#### [Text section]

'''

He further accounted for claims he appeared forgetful during the interview with Hur by stating that the "[s]imple truth is I sat for a five-hour interview over two days of events going back 40 years. At the same time I was managing an international crisis."

Published: February 8, 2024 8:51pm

During a press conference on Thursday evening in which President Joe Biden attempted to defend himself from claims in special counsel Robert Hur's report that he had willfully retained classified materials after leaving office and struggled with his memory, he erroneously referred to Egyptian President Abdel Fattah el-Sisi as the president of Mexico.

During the press conference, an angry Biden defended himself, pointing to Hur's decision not to bring charges. He further accounted for claims he appeared forgetful during the interview with Hur by stating that the "[s]imple truth is I sat for a five-hour interview over two days of events going back 40 years. At the same time I was managing an international crisis."

"My memory's fine," he insisted. While later addressing his handling of the humanitarian situation in Gaza, however, Biden made the gaffe referring to el-Sisi as the leader of Mexico. The President of Mexico is Andrés Manuel López Obrador.

'''

#### [Exercise requirements]
1 – In the news excerpt about Biden's press conference, whom did Biden wrongly refer to as the president of Mexico?
2 – Reproduce the news excerpt about Biden's press conference between "During a press" and "president of Mexico.", inclusive.

#### [Dataset extract]
'''

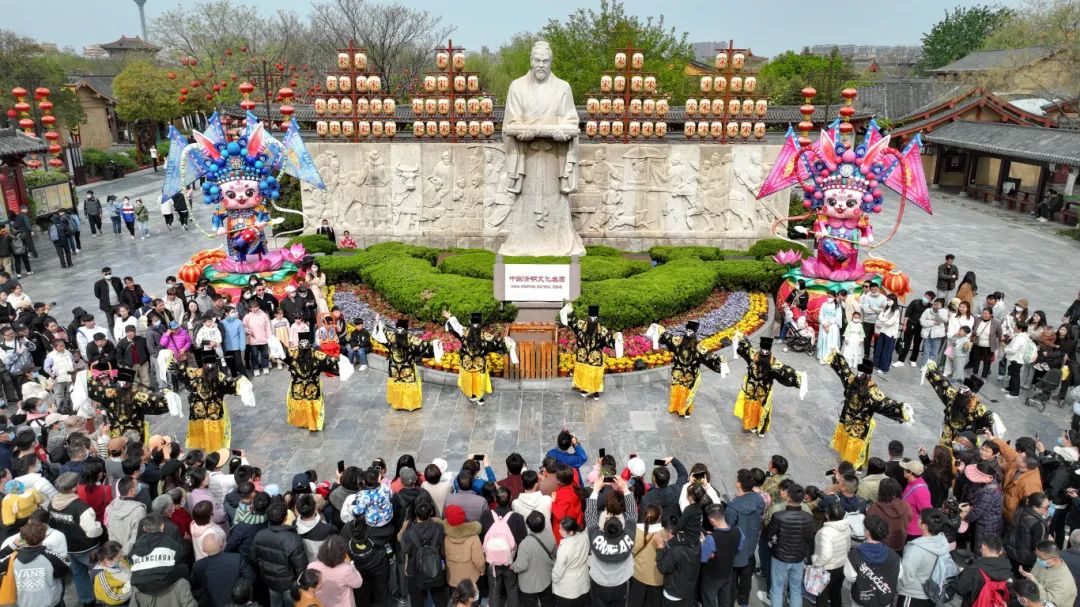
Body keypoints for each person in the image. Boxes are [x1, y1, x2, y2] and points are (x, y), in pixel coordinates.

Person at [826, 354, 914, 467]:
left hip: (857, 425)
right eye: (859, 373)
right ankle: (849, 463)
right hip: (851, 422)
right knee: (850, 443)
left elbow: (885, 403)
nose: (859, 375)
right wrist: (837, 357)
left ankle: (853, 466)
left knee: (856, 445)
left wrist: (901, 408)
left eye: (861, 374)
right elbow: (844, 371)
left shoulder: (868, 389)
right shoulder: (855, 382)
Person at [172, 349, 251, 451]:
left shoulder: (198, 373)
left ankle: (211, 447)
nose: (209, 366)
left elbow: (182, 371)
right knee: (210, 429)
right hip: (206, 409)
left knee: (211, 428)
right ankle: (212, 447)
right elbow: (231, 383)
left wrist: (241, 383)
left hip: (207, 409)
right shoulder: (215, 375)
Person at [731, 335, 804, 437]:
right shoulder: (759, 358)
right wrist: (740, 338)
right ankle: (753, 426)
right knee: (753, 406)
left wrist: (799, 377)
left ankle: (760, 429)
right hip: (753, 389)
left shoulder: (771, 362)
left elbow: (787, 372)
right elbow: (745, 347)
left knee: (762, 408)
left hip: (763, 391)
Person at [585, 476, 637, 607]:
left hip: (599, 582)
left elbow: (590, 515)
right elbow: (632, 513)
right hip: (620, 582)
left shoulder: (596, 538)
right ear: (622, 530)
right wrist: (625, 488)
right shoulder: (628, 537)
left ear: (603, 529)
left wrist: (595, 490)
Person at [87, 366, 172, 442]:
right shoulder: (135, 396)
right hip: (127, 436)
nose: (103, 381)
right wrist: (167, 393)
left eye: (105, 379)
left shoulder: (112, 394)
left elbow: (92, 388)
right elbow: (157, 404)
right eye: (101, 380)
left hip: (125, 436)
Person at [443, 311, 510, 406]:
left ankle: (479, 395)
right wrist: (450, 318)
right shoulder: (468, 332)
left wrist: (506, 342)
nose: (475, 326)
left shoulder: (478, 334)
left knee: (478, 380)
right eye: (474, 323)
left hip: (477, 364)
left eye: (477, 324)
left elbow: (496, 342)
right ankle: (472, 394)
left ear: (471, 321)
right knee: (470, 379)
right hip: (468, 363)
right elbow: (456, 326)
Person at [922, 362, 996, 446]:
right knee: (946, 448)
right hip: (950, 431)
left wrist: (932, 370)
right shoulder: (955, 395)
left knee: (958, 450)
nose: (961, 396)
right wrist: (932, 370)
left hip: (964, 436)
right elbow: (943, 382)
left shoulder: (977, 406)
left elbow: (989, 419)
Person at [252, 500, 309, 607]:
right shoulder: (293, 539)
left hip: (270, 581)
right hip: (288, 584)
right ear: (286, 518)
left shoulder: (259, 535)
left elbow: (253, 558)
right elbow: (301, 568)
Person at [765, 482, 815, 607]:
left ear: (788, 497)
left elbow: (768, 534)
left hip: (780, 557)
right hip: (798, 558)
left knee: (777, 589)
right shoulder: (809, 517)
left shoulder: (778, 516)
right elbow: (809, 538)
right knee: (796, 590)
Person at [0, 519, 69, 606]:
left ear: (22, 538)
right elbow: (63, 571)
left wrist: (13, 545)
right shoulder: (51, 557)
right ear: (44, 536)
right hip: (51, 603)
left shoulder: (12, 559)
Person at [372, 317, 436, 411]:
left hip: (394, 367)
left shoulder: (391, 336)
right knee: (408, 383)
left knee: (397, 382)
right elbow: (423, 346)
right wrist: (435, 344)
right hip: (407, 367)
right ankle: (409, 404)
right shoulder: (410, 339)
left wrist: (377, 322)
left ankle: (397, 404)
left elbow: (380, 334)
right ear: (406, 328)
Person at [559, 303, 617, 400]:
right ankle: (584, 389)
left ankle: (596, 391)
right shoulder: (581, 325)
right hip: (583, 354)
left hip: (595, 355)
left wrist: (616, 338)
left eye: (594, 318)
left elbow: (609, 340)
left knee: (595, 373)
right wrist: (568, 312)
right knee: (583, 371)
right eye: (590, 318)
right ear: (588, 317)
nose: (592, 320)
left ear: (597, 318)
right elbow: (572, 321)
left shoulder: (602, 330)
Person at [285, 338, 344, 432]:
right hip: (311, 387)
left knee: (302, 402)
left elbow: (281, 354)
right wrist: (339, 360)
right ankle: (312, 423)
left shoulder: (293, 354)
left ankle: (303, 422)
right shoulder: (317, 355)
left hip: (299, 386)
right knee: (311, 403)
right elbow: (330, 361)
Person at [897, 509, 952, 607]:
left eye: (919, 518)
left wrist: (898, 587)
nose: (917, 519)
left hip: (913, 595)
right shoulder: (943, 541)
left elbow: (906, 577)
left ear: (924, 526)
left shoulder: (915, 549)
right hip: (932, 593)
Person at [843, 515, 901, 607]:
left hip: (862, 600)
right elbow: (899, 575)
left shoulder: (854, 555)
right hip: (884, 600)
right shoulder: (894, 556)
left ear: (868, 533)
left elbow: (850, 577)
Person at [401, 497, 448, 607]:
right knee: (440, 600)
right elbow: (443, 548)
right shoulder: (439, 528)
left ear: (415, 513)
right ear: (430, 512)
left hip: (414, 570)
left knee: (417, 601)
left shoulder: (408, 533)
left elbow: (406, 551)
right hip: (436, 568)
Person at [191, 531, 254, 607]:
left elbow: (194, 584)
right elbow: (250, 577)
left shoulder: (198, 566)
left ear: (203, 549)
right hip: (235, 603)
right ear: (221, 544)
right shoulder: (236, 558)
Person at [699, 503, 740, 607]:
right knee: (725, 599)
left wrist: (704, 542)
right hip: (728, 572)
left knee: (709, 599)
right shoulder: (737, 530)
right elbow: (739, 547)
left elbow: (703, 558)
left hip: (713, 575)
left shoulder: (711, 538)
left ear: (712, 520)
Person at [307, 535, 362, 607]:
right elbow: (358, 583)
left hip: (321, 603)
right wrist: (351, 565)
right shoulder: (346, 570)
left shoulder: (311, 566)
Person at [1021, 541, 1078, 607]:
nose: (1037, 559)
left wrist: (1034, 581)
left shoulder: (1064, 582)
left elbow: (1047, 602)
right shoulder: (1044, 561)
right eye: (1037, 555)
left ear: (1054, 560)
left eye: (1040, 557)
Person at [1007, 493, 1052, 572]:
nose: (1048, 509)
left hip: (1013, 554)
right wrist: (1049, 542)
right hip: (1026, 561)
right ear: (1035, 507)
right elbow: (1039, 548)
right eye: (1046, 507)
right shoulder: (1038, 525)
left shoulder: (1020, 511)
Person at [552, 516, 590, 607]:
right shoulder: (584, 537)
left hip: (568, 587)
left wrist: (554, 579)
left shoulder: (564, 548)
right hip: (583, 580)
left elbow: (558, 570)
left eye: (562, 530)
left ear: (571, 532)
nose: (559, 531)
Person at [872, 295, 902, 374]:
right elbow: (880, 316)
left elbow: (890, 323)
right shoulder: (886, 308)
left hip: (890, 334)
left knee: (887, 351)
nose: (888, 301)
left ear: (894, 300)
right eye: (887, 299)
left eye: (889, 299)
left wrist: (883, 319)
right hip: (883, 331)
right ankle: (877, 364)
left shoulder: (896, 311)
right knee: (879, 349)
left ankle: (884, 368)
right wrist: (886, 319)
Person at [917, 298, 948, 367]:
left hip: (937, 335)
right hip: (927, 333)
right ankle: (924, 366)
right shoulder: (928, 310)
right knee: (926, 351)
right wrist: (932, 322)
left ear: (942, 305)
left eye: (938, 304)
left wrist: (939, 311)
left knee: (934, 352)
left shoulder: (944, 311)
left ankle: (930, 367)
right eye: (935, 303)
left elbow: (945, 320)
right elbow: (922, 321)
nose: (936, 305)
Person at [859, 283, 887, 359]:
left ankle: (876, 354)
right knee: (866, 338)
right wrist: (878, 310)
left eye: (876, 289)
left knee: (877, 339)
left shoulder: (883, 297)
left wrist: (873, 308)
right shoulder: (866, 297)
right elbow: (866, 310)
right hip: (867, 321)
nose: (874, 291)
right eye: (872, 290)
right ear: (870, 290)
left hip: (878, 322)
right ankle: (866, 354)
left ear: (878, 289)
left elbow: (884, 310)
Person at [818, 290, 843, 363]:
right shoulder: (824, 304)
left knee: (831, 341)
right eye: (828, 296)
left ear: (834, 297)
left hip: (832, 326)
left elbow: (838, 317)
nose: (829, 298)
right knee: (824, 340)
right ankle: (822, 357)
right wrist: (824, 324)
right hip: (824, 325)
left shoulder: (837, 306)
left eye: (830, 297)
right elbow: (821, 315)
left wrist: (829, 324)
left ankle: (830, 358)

'''
'''

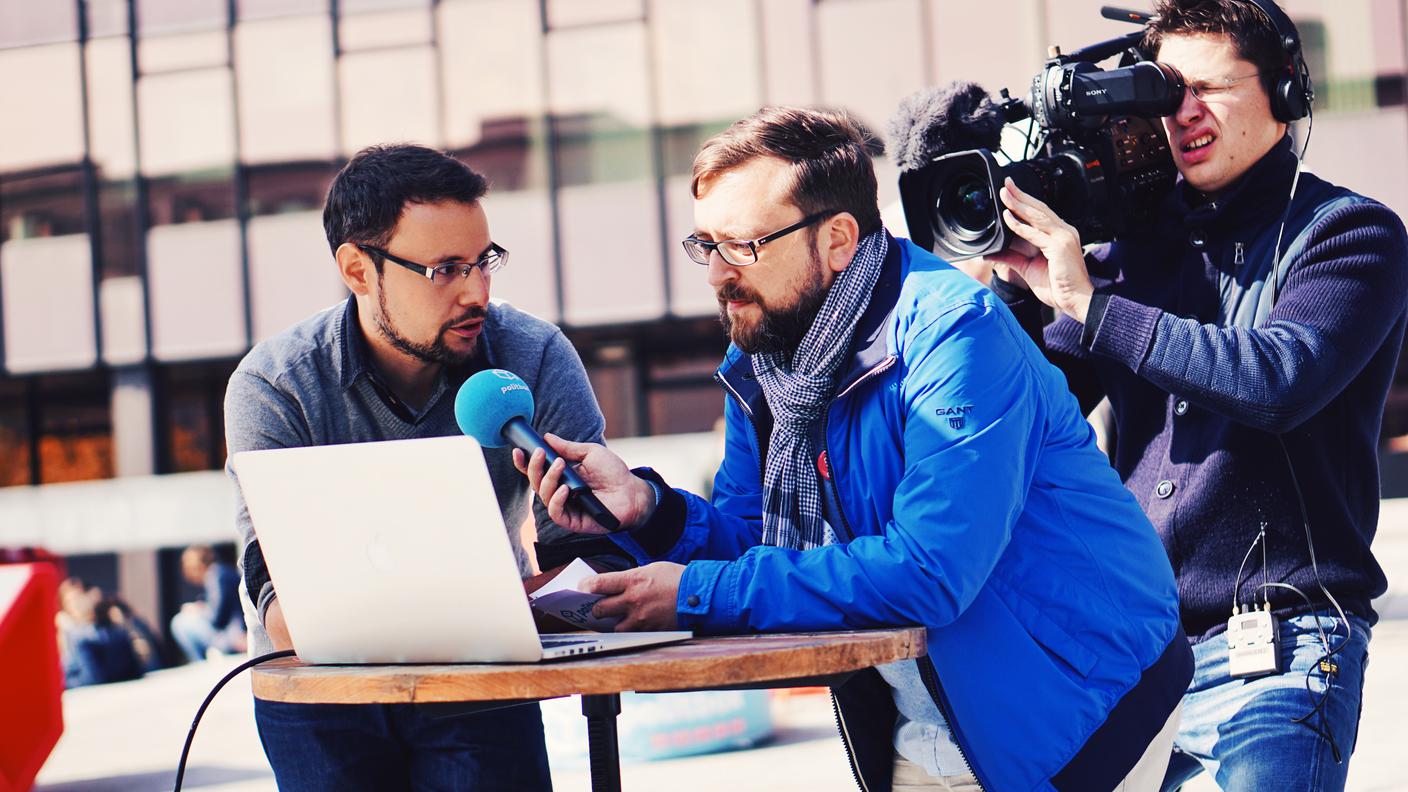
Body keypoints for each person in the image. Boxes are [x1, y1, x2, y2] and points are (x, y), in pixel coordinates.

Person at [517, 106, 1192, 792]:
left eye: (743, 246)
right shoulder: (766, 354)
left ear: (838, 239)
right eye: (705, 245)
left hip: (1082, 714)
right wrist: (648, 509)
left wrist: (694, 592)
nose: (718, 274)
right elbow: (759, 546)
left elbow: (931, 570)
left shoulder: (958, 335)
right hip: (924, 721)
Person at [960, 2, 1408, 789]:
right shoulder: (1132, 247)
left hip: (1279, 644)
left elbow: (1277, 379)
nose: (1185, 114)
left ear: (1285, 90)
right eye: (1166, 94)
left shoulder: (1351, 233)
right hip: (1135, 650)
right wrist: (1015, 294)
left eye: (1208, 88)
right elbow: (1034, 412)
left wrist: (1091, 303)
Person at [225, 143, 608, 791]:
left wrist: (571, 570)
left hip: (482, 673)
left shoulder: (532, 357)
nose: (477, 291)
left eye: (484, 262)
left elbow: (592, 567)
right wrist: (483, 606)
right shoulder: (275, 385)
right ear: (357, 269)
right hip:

'''

#### [List of answers]
1 – Egyptian President Abdel Fattah el-Sisi.

2 –
During a press conference on Thursday evening in which President Joe Biden attempted to defend himself from claims in special counsel Robert Hur's report that he had willfully retained classified materials after leaving office and struggled with his memory, he erroneously referred to Egyptian President Abdel Fattah el-Sisi as the president of Mexico.